There is a topical emphasis, brief but surprisingly earnest/explicit, on the evils of arms dealers playing both sides against each other, which is location-wise conflated with the brief suggestion of child slavery. Eight installments in, a franchise which resolves around the perpetuation of eternal combat (We Have Always Been At War) while ostensibly seeking its resolution has always been fueled by an obvious internal contradiction that’s best to just roll with rather than interrogate. That goes hand in hand with the well-known irony of Lucas creating Star Wars as an anti-Vietnam allegory (“A large technological empire going after a small group of freedom fighters”) only to create a franchise that would come to stand in as the Evil Empire shutting down any space for non-franchise films (a simplistic but popular narrative).

I knew all of this already; this is how it works. So why was I so antsy? The buffoonish of those Evil British Empire fops is played for maximum, self-knowing laughs here; there is a concerted injection of levity decoupled from C-3P0/R2-D2 throughout, an acknowledgement that all this is kind of silly, even when it otherwise unfolds with otherwise unreconstructed gravity.
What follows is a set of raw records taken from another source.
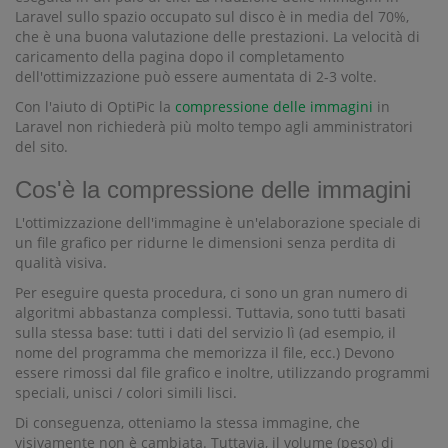
Laravel sullo spazio occupato sul disco è in media del 70%,
che è una buona valutazione delle prestazioni. La velocità di
caricamento della pagina dopo il completamento
dell'ottimizzazione può essere aumentata di 2-3 volte.
Con l'aiuto di OptiPic la
compressione delle immagini
in
Laravel non richiederà più molto tempo agli amministratori
del sito.
Cos'è la compressione delle immagini
L'ottimizzazione dell'immagine è un'elaborazione speciale di
un file grafico per ridurne le dimensioni senza perdita di
qualità visiva.
Per eseguire questa procedura, ci sono un gran numero di
algoritmi abbastanza complessi. Tuttavia, sono tutti basati
sulla stessa base: tutti i dati del servizio lì (ad esempio, il
nome del programma che memorizza il file, ecc.) Devono
essere rimossi dal file grafico e inoltre, utilizzando programmi
speciali, unisci / colori simili lisci.
Di conseguenza, otteniamo la stessa immagine, che
visivamente non è cambiata. Tuttavia, il volume (peso) di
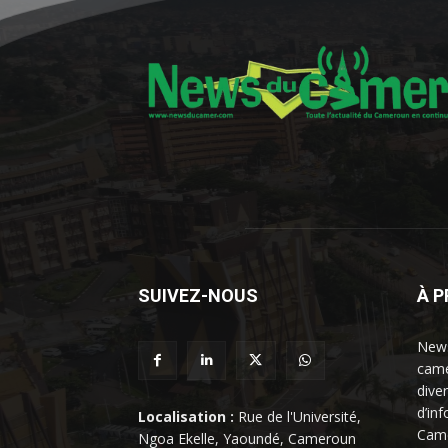
SUIVEZ-NOUS
À 
News
came
dive
d’in
Localisation :
Rue de l'Université,
Came
Ngoa Ekelle, Yaoundé, Cameroun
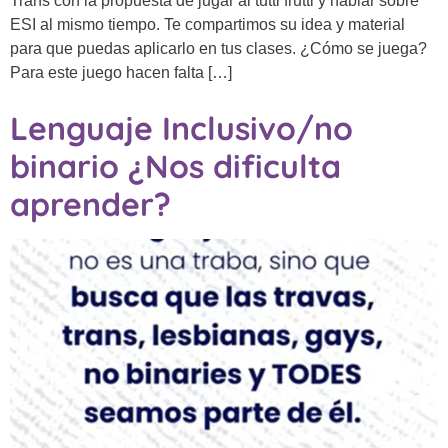
Trans con la propuesta de jugar al tutti frutti y hablar sobre
ESI al mismo tiempo. Te compartimos su idea y material
para que puedas aplicarlo en tus clases. ¿Cómo se juega?
Para este juego hacen falta […]
Lenguaje Inclusivo/no
binario ¿Nos dificulta
aprender?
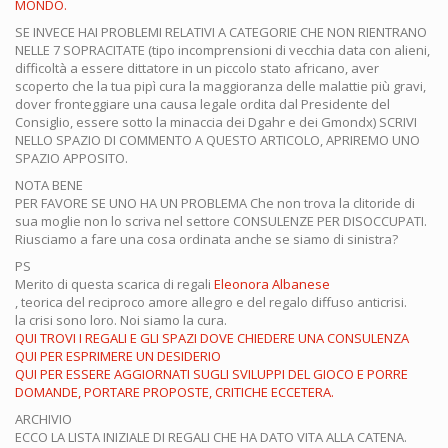
MONDO.
SE INVECE HAI PROBLEMI RELATIVI A CATEGORIE CHE NON RIENTRANO
NELLE 7 SOPRACITATE (tipo incomprensioni di vecchia data con alieni,
difficoltà a essere dittatore in un piccolo stato africano, aver
scoperto che la tua pipì cura la maggioranza delle malattie più gravi,
dover fronteggiare una causa legale ordita dal Presidente del
Consiglio, essere sotto la minaccia dei Dgahr e dei Gmondx) SCRIVI
NELLO SPAZIO DI COMMENTO A QUESTO ARTICOLO, APRIREMO UNO
SPAZIO APPOSITO.
NOTA BENE
PER FAVORE SE UNO HA UN PROBLEMA Che non trova la clitoride di
sua moglie non lo scriva nel settore CONSULENZE PER DISOCCUPATI.
Riusciamo a fare una cosa ordinata anche se siamo di sinistra?
PS
Merito di questa scarica di regali
Eleonora Albanese
, teorica del reciproco amore allegro e del regalo diffuso anticrisi.
la crisi sono loro. Noi siamo la cura.
QUI TROVI I REGALI E GLI SPAZI DOVE CHIEDERE UNA CONSULENZA
QUI PER ESPRIMERE UN DESIDERIO
QUI PER ESSERE AGGIORNATI SUGLI SVILUPPI DEL GIOCO E PORRE
DOMANDE, PORTARE PROPOSTE, CRITICHE ECCETERA.
ARCHIVIO
ECCO LA LISTA INIZIALE DI REGALI CHE HA DATO VITA ALLA CATENA.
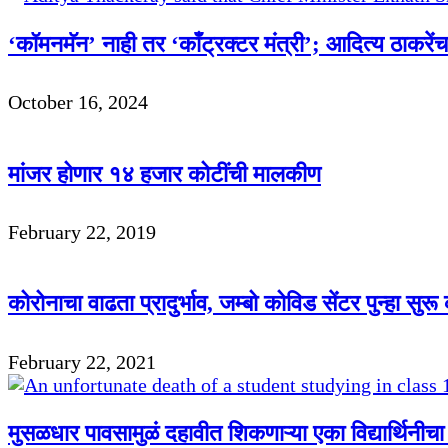
‘कॉमनमॅन’ नाही तर ‘काँट्रक्टर मंत्री’; आदित्य ठाकरेंचा म
October 16, 2024
मांजर होणार १४ हजार कोटींची मालकीण
February 22, 2019
कोरोनाचा वाढता प्रादुर्भाव, जम्बो कोविड सेंटर पुन्हा सुर
February 22, 2021
मुसळधार पावसामुळं दहावीत शिकणाऱ्या एका विद्यार्थिनीचा दुर्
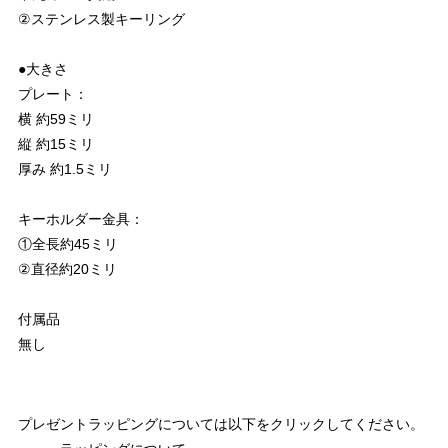
②ステンレス製キーリング
●大きさ
プレート：
横 約59ミリ
縦 約15ミリ
厚み 約1.5ミリ
キーホルダー金具：
①全長約45ミリ
②直径約20ミリ
付属品
無し
プレゼントラッピングについては以下をクリックしてください。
There are some real surprises in here; a purely visual gag involving a close-up of a steam iron has my full admiration, as does a bit in which Oscar Isaac’s line delivery is a dead ringer for Chevy Chase’s Land Shark. Somewhere along the way, though, the expert recombination of the limited elements powering the journey of various (wo)men with a thousand faces mostly made me tired. The surprises are in the details; the journey is as expected. Which was the same thing as Abrams did, as best I can articulate (to my own frustration); maybe I was just hungry.